-- MATERIAL SHOWN follows --

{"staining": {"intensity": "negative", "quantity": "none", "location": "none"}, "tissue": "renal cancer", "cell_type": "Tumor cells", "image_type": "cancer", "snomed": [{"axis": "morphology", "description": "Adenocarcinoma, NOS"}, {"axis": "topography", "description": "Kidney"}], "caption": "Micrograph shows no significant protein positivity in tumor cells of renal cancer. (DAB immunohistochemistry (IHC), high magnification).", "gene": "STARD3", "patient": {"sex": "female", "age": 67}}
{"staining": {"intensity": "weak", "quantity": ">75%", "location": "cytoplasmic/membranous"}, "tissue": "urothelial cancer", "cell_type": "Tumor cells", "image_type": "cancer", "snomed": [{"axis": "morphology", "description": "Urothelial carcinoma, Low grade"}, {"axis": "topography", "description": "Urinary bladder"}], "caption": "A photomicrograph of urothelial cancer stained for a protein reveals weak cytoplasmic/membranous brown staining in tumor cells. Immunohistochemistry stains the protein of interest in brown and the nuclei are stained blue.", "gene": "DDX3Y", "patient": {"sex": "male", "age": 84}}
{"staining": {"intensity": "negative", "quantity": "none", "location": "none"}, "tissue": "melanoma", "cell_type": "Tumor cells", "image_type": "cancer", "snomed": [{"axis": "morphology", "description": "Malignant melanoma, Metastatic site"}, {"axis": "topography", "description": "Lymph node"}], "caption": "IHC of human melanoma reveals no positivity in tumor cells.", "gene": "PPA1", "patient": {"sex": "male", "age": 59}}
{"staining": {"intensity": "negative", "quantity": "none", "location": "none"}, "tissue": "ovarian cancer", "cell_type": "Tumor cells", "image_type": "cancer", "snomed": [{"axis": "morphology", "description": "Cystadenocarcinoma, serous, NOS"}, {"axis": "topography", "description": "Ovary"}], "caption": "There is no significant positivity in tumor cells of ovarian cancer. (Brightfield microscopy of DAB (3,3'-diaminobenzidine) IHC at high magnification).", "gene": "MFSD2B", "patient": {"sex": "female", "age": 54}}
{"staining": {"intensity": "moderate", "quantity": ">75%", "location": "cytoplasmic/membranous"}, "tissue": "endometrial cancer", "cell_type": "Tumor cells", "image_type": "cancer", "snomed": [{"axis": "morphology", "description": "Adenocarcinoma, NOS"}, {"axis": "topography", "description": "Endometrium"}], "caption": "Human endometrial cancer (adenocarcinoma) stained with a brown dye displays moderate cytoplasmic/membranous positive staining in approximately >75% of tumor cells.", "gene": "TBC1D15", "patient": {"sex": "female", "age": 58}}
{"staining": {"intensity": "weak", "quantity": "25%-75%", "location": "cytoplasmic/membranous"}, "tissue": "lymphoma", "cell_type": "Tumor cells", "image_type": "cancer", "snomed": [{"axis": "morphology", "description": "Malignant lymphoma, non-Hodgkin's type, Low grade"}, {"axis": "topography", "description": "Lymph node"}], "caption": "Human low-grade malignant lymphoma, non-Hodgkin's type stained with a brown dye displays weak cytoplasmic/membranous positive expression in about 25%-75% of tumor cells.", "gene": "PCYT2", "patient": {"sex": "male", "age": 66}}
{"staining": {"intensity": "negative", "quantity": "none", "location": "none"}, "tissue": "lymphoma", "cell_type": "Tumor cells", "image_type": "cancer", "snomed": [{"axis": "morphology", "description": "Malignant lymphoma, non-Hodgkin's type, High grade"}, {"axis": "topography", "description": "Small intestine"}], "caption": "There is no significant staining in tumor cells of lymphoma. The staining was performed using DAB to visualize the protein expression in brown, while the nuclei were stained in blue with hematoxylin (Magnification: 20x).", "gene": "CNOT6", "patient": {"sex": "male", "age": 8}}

-- MATERIAL SHOWN concluded --

**REQUIREMENT:**
Down to the final line, the data above must be copied exactly.

**REPLY:**
{"staining": {"intensity": "negative", "quantity": "none", "location": "none"}, "tissue": "renal cancer", "cell_type": "Tumor cells", "image_type": "cancer", "snomed": [{"axis": "morphology", "description": "Adenocarcinoma, NOS"}, {"axis": "topography", "description": "Kidney"}], "caption": "Micrograph shows no significant protein positivity in tumor cells of renal cancer. (DAB immunohistochemistry (IHC), high magnification).", "gene": "STARD3", "patient": {"sex": "female", "age": 67}}
{"staining": {"intensity": "weak", "quantity": ">75%", "location": "cytoplasmic/membranous"}, "tissue": "urothelial cancer", "cell_type": "Tumor cells", "image_type": "cancer", "snomed": [{"axis": "morphology", "description": "Urothelial carcinoma, Low grade"}, {"axis": "topography", "description": "Urinary bladder"}], "caption": "A photomicrograph of urothelial cancer stained for a protein reveals weak cytoplasmic/membranous brown staining in tumor cells. Immunohistochemistry stains the protein of interest in brown and the nuclei are stained blue.", "gene": "DDX3Y", "patient": {"sex": "male", "age": 84}}
{"staining": {"intensity": "negative", "quantity": "none", "location": "none"}, "tissue": "melanoma", "cell_type": "Tumor cells", "image_type": "cancer", "snomed": [{"axis": "morphology", "description": "Malignant melanoma, Metastatic site"}, {"axis": "topography", "description": "Lymph node"}], "caption": "IHC of human melanoma reveals no positivity in tumor cells.", "gene": "PPA1", "patient": {"sex": "male", "age": 59}}
{"staining": {"intensity": "negative", "quantity": "none", "location": "none"}, "tissue": "ovarian cancer", "cell_type": "Tumor cells", "image_type": "cancer", "snomed": [{"axis": "morphology", "description": "Cystadenocarcinoma, serous, NOS"}, {"axis": "topography", "description": "Ovary"}], "caption": "There is no significant positivity in tumor cells of ovarian cancer. (Brightfield microscopy of DAB (3,3'-diaminobenzidine) IHC at high magnification).", "gene": "MFSD2B", "patient": {"sex": "female", "age": 54}}
{"staining": {"intensity": "moderate", "quantity": ">75%", "location": "cytoplasmic/membranous"}, "tissue": "endometrial cancer", "cell_type": "Tumor cells", "image_type": "cancer", "snomed": [{"axis": "morphology", "description": "Adenocarcinoma, NOS"}, {"axis": "topography", "description": "Endometrium"}], "caption": "Human endometrial cancer (adenocarcinoma) stained with a brown dye displays moderate cytoplasmic/membranous positive staining in approximately >75% of tumor cells.", "gene": "TBC1D15", "patient": {"sex": "female", "age": 58}}
{"staining": {"intensity": "weak", "quantity": "25%-75%", "location": "cytoplasmic/membranous"}, "tissue": "lymphoma", "cell_type": "Tumor cells", "image_type": "cancer", "snomed": [{"axis": "morphology", "description": "Malignant lymphoma, non-Hodgkin's type, Low grade"}, {"axis": "topography", "description": "Lymph node"}], "caption": "Human low-grade malignant lymphoma, non-Hodgkin's type stained with a brown dye displays weak cytoplasmic/membranous positive expression in about 25%-75% of tumor cells.", "gene": "PCYT2", "patient": {"sex": "male", "age": 66}}
{"staining": {"intensity": "negative", "quantity": "none", "location": "none"}, "tissue": "lymphoma", "cell_type": "Tumor cells", "image_type": "cancer", "snomed": [{"axis": "morphology", "description": "Malignant lymphoma, non-Hodgkin's type, High grade"}, {"axis": "topography", "description": "Small intestine"}], "caption": "There is no significant staining in tumor cells of lymphoma. The staining was performed using DAB to visualize the protein expression in brown, while the nuclei were stained in blue with hematoxylin (Magnification: 20x).", "gene": "CNOT6", "patient": {"sex": "male", "age": 8}}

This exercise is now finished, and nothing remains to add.